### Selected extract
[Start of section]
The ‘True Star’

The port of Amoy, in China, had always been central to the country’s trading prowess. It was here that a large ancient Chinese sailing ship, known as a junk was moored. This ship was called the ‘Tek Sing’, translating as ‘True Star’. She was bound for Jakarta in Indonesia and she was loaded with precious cargo and Chinese passengers. On board there was porcelain, silks, spices, and medicines. There was so much cargo that some was even strapped to the outside of the ship’s hull.

After a month of sailing, the Tek Sing’s captain, Io Tauko, decided to attempt a shortcut through the Gaspar Strait between the Bangka-Belitung Islands. This was notoriously difficult sailing and the ‘Tek Sing’ ran aground on a reef. The junk sank in about 30m (100 feet) of water.

The next morning, February 7, an English East Indiaman, captained by James Pearl, sailing from Indonesia to Borneo passed through the Gaspar Strait. The ship encountered debris from the sunk Chinese vessel and an enormous number of survivors. Nearly 200 survivors were rescued.
[End of section]
### Extracted entries
[Start of section]
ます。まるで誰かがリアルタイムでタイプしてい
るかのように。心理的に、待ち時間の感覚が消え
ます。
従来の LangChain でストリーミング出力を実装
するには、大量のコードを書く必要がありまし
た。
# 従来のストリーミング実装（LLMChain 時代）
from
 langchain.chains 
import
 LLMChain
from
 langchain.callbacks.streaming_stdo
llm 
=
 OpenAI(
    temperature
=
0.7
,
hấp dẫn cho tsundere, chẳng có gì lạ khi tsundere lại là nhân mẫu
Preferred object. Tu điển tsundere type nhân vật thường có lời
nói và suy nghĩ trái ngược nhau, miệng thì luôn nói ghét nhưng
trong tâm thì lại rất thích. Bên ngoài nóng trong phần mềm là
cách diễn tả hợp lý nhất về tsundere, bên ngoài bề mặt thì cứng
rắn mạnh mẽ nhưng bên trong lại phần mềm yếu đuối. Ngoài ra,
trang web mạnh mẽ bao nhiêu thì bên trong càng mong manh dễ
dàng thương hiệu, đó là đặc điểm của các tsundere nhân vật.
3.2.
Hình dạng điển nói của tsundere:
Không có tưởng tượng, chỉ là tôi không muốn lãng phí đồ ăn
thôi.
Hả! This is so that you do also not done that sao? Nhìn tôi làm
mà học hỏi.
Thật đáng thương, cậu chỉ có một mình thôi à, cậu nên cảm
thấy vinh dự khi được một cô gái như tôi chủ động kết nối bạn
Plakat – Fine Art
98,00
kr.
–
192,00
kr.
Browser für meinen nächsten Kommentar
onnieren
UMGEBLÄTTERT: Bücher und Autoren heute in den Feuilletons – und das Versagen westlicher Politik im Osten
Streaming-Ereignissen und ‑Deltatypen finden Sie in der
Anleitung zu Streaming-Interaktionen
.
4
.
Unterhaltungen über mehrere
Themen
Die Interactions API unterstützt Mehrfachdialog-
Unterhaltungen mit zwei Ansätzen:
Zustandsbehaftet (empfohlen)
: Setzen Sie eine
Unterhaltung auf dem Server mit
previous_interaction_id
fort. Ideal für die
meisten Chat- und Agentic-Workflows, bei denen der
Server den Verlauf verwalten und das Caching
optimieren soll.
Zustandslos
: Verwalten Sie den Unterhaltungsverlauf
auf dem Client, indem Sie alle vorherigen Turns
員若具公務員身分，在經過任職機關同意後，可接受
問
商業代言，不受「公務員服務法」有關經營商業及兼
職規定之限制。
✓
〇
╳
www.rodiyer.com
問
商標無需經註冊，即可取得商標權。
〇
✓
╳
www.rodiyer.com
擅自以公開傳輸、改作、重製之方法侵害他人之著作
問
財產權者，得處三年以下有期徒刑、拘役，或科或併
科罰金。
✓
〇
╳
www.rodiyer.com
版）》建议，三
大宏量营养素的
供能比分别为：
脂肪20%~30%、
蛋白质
[End of section]
### Task set
1. Answer these from the text about the 'True Star':
(a) What does the ship's name 'Tek Sing' translate as?
(b) Who was the captain of the 'Tek Sing'?
(c) About how many survivors were rescued?
2. List every good the text about the 'True Star' says was on board the ship.
The data after the text is separate material.

### Solutions below
1.
(a) 'True Star'
(b) Io Tauko
(c) Nearly 200

2. Porcelain, silks, spices, medicines